_INPUT MATERIAL_
————————

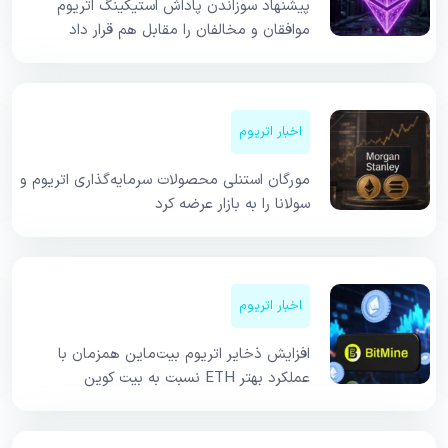
پیشنهاد سوزاندن پاداش استیکینگ اتریوم
موافقان و مخالفان را مقابل هم قرار داد
اخبار اتریوم
مورگان استنلی محصولات سرمایه‌گذاری اتریوم و
سولانا را به بازار عرضه کرد
اخبار اتریوم
افزایش ذخایر اتریوم بیت‌ماین همزمان با
عملکرد بهتر ETH نسبت به بیت کوین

————————

Every line that contains the string "اتریوم" should be copied from the records.

_SOLUTION_
پیشنهاد سوزاندن پاداش استیکینگ اتریوم
اخبار اتریوم
مورگان استنلی محصولات سرمایه‌گذاری اتریوم و
اخبار اتریوم
افزایش ذخایر اتریوم بیت‌ماین همزمان با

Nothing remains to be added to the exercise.